Ziel 1
Gib für jede der Aussagen (a), (b) und (c) an, ob sie mit dem Seitenauszug übereinstimmt, und belege jede Antwort mit dem entscheidenden wörtlichen Zitat. (a) Michael Kuprat ist vor elf Jahren voll erblindet. (b) Das Anfassen der Objekte ist verboten. (c) Der „Tower of Power“ wurde schon in Paris ausgestellt.

══ Seitenauszug ══

All diese Farbverläufe kann Michael Kuprat, der vor elf Jahren voll erblindete, nicht mehr sehen, doch seine Frau Ulrike beschreibt sie ihm „toll“, wie er selbst sagt. Da Michael früher sehen konnte, weiß er, wovon sie spricht, wenn sie die ineinanderfließenden gelben, orangen und roten Töne dieses Bildes beschreibt. Doch er gibt zu: „Die Erinnerungen verblassen.“ Nichtsdestotrotz findet er es „erstaunlich, die unterschiedlichen Materialien zu erfühlen“, denn Doc Davids hat anfangs gleich klargestellt: „Anfassen ist ausdrücklich erlaubt!“

Finger wandern nach oben und unten, streichen sacht über Erhebungen

Und so sind überall Blinde, Sehbehinderte und auch die Sehenden eifrig dabei, sich die Bilder und zum Teil riesigen Skulpturen näher zu bringen. Da wandern Finger mal nach oben und unten, begeben sich hinter das Bild, streichen sachte über die Erhebungen, die in die Bleiverglasung eingearbeitet sind, etwa beim beeindruckenden „Tower of Power“, der schon in London ausgestellt wurde. Bisweilen ist ein kleiner Ruf zu vernehmen: „Ich seh‘ Licht“, sagt etwa Marliese, und prompt schiebt ihre sehende Begleiterin den Rollstuhl näher an das Objekt.

═══
══ Vorliegende Datensätze ══

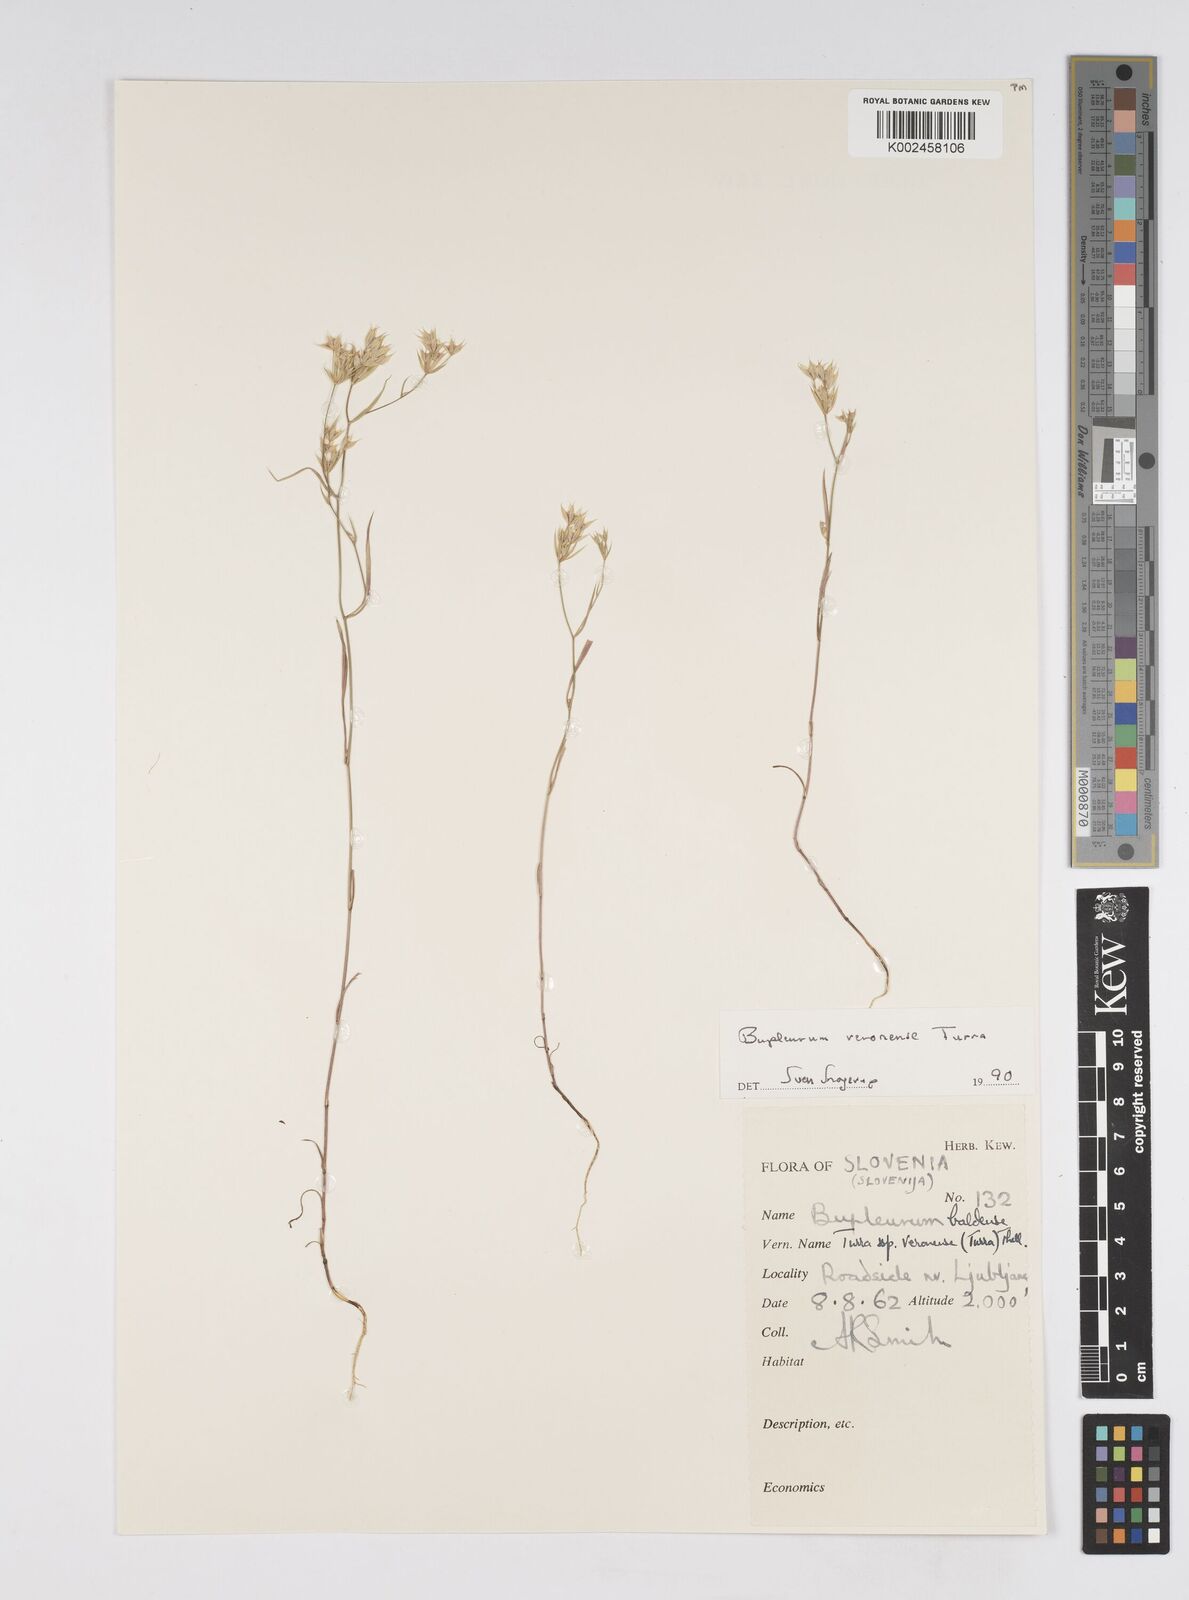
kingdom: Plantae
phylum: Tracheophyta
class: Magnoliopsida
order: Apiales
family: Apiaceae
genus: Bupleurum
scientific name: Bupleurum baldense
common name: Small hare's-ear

═══
══ Vorliegende Datensätze ══

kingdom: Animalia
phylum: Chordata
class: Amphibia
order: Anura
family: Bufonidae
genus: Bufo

═══
══ Vorliegende Datensätze ══

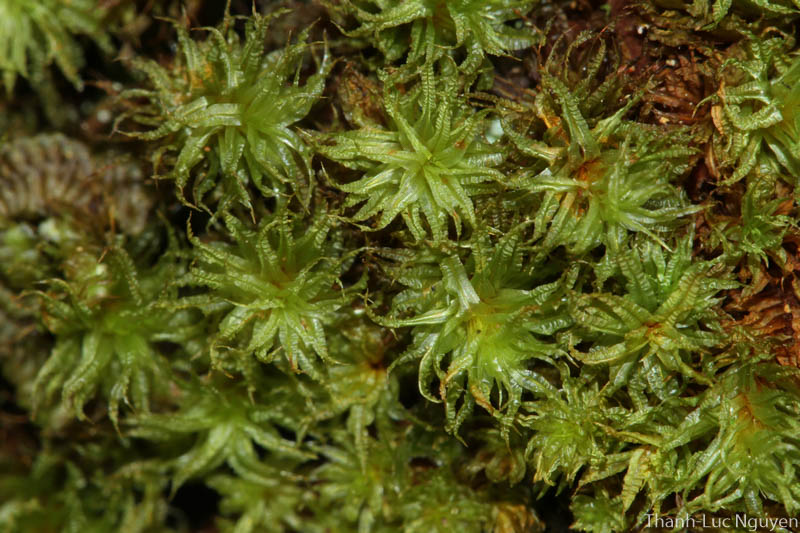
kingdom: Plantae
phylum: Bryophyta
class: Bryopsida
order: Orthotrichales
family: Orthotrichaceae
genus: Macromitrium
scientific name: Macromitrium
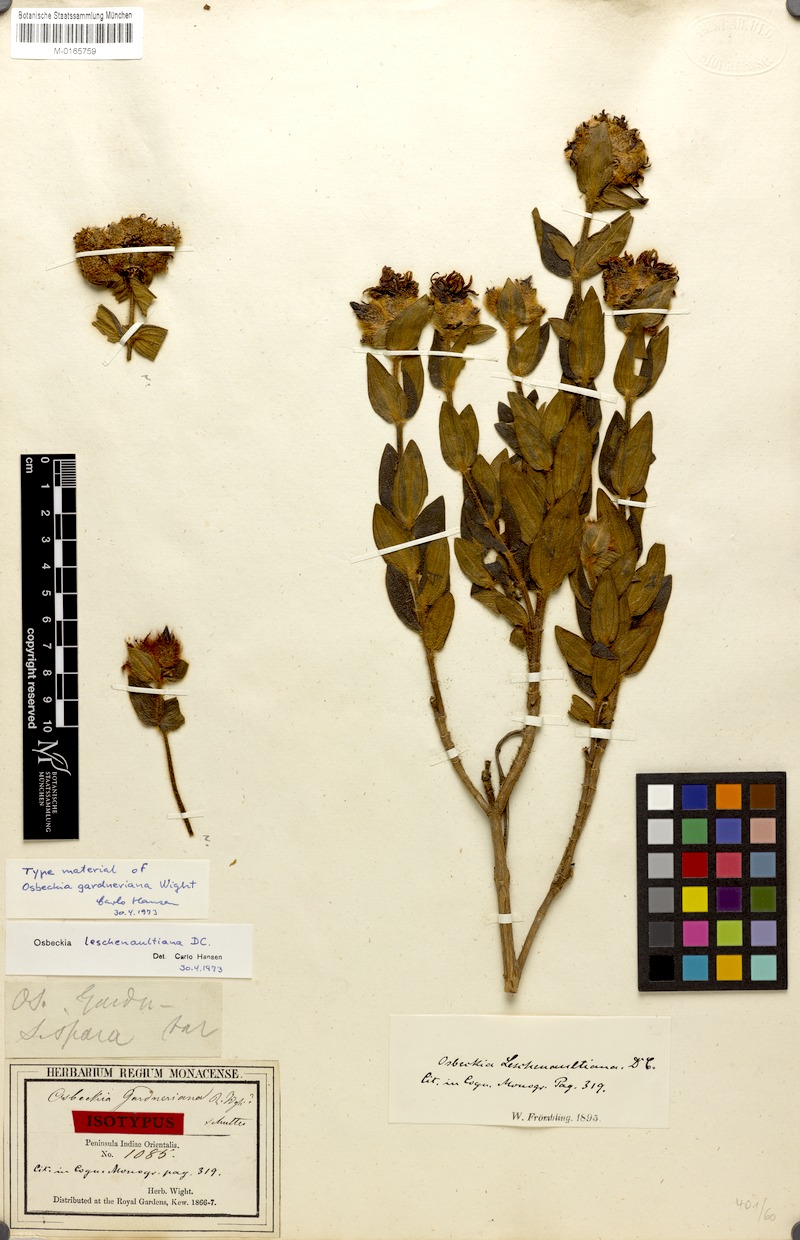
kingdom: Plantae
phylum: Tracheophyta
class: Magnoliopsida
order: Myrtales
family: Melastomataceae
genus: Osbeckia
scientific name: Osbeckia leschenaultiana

═══

Ziel 2
Gib in den Datensätzen alles von der Zeile mit „scientific name: Macromitrium“ bis hinunter zur Zeile mit „scientific name: Osbeckia leschenaultiana“ erneut aus und ersetze dabei „order“ durch „Ordnung“, ohne sonst etwas zu ändern. Die Bilder gehören nicht in die Ausgabe.

Erwartete Ausgabe 1
(a) Ja: „der vor elf Jahren voll erblindete“
(b) Nein: „Anfassen ist ausdrücklich erlaubt!“
(c) Nein: „der schon in London ausgestellt wurde“

Erwartete Ausgabe 2
scientific name: Macromitrium
kingdom: Plantae
phylum: Tracheophyta
class: Magnoliopsida
Ordnung: Myrtales
family: Melastomataceae
genus: Osbeckia
scientific name: Osbeckia leschenaultiana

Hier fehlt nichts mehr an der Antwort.